Les tacles viennent parfois de son propre camp. On pourrait s’attendre à ce qu’entre organisations dédiées à la lutte contre la piratage soit déclarée l’union sacrée autour du projet gouvernemental de la loi Création et Internet, qui doit instaurer la riposte graduée en France. Mais non. Alors que le président de la SACD conseillait cette semaine au député européen anti-riposte graduée Guy Bono « un bon traitement psychiatrique adapté au délire paranoïaque » parce qu’il comparait le fichage prévu pour l’Hadopi au fichier Edvige, les réservations de chambres d’internement se remplissent avec des gens pourtant favorables à la lutte contre le piratage, habitués à travailler pour et avec les industries culturelles.

« Si on veut mettre un fichier avec les internautes, et qu’on va blacklister toute une famille…c’est disproportionné, mais peut être est-ce la solution la plus à même pour répondre aux problèmes ? Si cette riposte graduée ne donne pas de résultat, cependant, il faudra bien qu’on trouve un fautif avec cette loi plus ou moins liberticide avec un fichier plus important qu’Edvige. Et qui sera fautif ? Ce sera le législateur !« , prévient ainsi Mathieu Gaudet, le porte-parole de la société anti-piratage CoPeerRight Agency, dans une interview à PC Inpact. Défavorable également au filtrage des protocoles de P2P, la société préconise assez étrangement la mise en place d’un filtrage des URL menant à des contenus piratés, sans passer systématiquement par une procédure judiciaire.

« Nous savons que techniquement c’est faisable, explique M. Gaudet. En tout état de cause, qu’est-ce qui est plus important au jour d’aujourd’hui ? La liberté individuelle des administrateurs de ces sites pirates, ou les internautes ? Nous, on préfère ne cibler que ces sites et brasser quelques IP ou URL plutôt que d’autres techniques qui vont brasser des millions d’adresses IP pour des résultats pas efficaces et plus chers.« 

La mise en place d’un filtrage par URL est cependant elle aussi soumise à de nombreuses contestations. En premier lieu, si ce n’est un juge qui a le devoir d’impartialité et qui obéit à des règles de procédure très strictes dont celles du débat contradictoire, qui peut avoir le pouvoir de décider de placer un site ou une page sur une liste d’URL blacklistées ? Il faudrait obligatoirement que des lignes de conduite très précises soient définies qui seront nécessairement soit trop laxistes et donc insatisfaisantes pour les ayants droit, soit trop strictes et donc dangereuses pour les libertés individuelles.

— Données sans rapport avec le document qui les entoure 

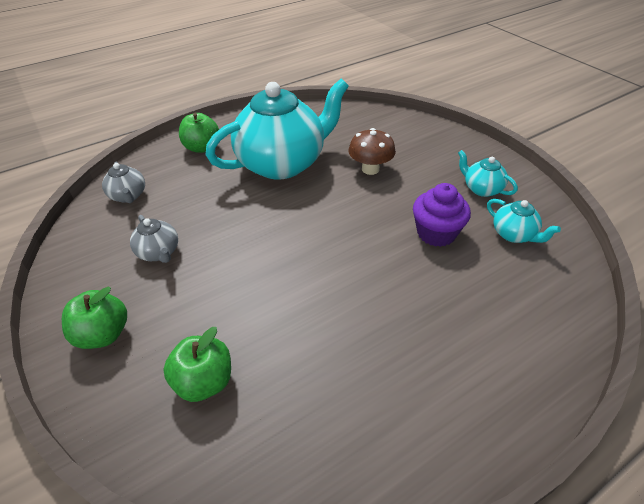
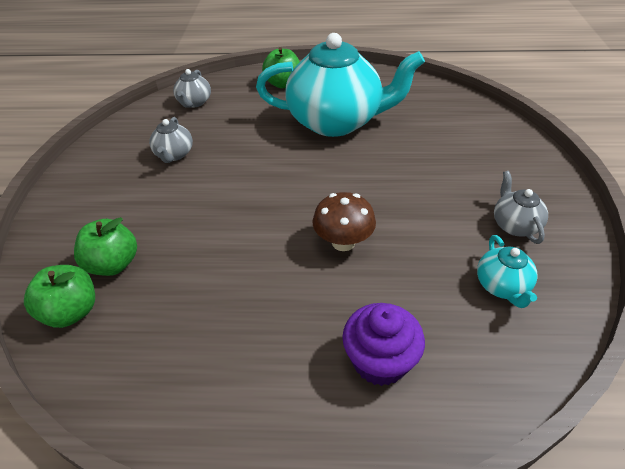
camera: 35 degrees right, 0 degrees up
(103, 334) = (87, 196): green apple -> green apple (71, 312)
(370, 169) = (413, 158): brown mushroom -> brown mushroom (343, 242)
(436, 233) = (416, 245): purple cupcake -> purple cupcake (380, 361)
(481, 189) = (514, 225): turquoise teapot -> grey teapot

De plus, ce genre de méthodes de filtrage, une fois mises en place, ne demandent qu’à être étendues par décret à d’autres champs de sites Internet et de contenus prohibés. Même si le gouvernement a déjà l’intention d’imposer un tel filtrage pour les contenus pédopornographiques ou à vocation terroriste, la perspective de voir la liste s’allonger au fil des années et rogner progressivement sur la liberté d’expression doit inciter, au grand minimum, à la prudence.

L’un des seuls pays au monde à pratiquer le filtrage des URL est la Chine, qui n’est pas un exemple à suivre.